My father went and got our next-door neighbor, Barbara, a Nurse Practitioner who had recently lost her husband. That same morning he had asked, "Have you met Barbara?" I shook her hand as she came in to see my mother on the floor.
I have never seen her sick before. Never seen her unable to handle the pain. This being my mother who births easily and refuses Novacaine at the dentist. And although I have come back and seen her older I had never seen her in pain and I let the nurse do her work and put her towels on her head and when it was finally not working I got my car up to the front and we walked her out and got her to the ER.
They got her in fast enough and under Barbara's medical insiderness got the IV in and the morphine onboard and they took blood and took her for a CT scan but then we sat there in the darkened room for four hours until the results came back.
I will always remember my mother's smile when she came back from the scan when the pain had been stopped by the morphine and she could get by the pain and see her worried husband and displaced son and widowed neighbor waiting.
We waited and bandied about diagnosis and I got to know my parent's neighbor the widowed nurse and listened to my mother's breathing. And finally the doctor came back and it was a 2mm kidney stone. They wrote prescriptions and I pulled my car up and put my mother in back and drove carefully home. And I was afraid to go to sleep and not listen to her breathing. But the next day I had to make her stay in bed even though she thought she passed the thing and when I left to take care of some business I came back and her Saab was gone.
15 June 2009
Winery Job Application
WOOSTER--My friend Jake told me about this job as Wine Country Correspondent right when I got back to the US. The major part of the application was to shoot and submit a one-minute video explaining why you should have the job. Here is mine. Please give it a view and send a vote for me and then come visit me in California! Click on this text to see it...
11 June 2009
The Civil War
WOOSTER--Though it is, at times, difficult to lead a peripatetic lifestyle, and I miss a certain Swede, it is also good to move and change and to be back in the United States.

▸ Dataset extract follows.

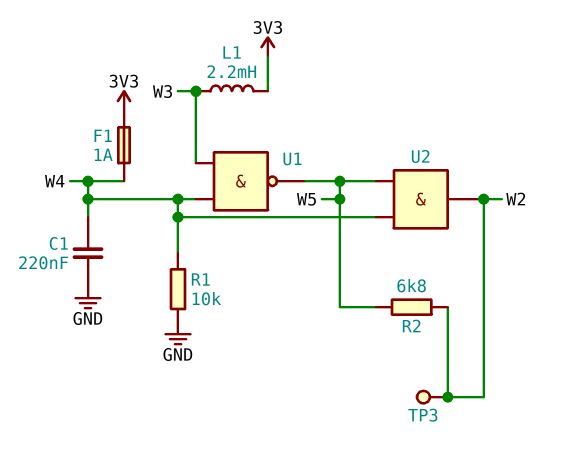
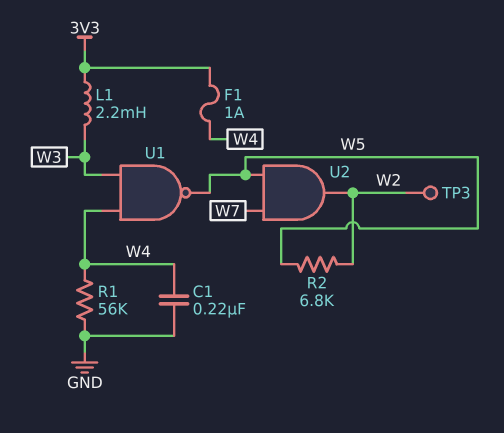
R1: 10k (GND, W4) -> 56k (GND, W4)
U2: AND (in W4, in W5, out W2) -> AND (in W5, in W7, out W2)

I have missed my family and friends and in more intangible ways I have missed America. It isn't the small things, those rarely have mattered to me. I have lived too many places and worked in too many regions and countries to get overly upset about small luxuries. And as for habits and daily routines I have been so long in different places that the only ones possible (for long) are those of work and rest I impose upon myself.
So, Sweden's lack of pepperoni, Saltine crackers, Taco Bell and a few other culinary delights aside, it wasn't those things I missed about the United States but rather the broader concepts of the land itself and the effect those have had upon its citizens. Succinctly put, I have missed my fellow Americans. I have missed their directness and amiability, their willingness to express an opinion and to hear one and to extend a hand and invite men and women of goodwill, wherever they hail from, over for a cookout or out for a beer.
Obviously, America has its share of problems, misfits and misanthropes, but they are not who I am speaking of right now. Sweden has its goodly share as well as does every land. Right now, while missing someone very special to my life, I am also reveling in being back in, well, yes, the land of the free and the home of the brave.
I am certain I will have more to say on the subject of Europe and the US, Europeans and Americans, but right now I will add one simple benefit of being back: my photographic eye has been reset to my own homeland. Above is a series of photos I shot the day before Memorial Day when the Civil War monument in Wooster Cemetery was rededicated. God Bless America.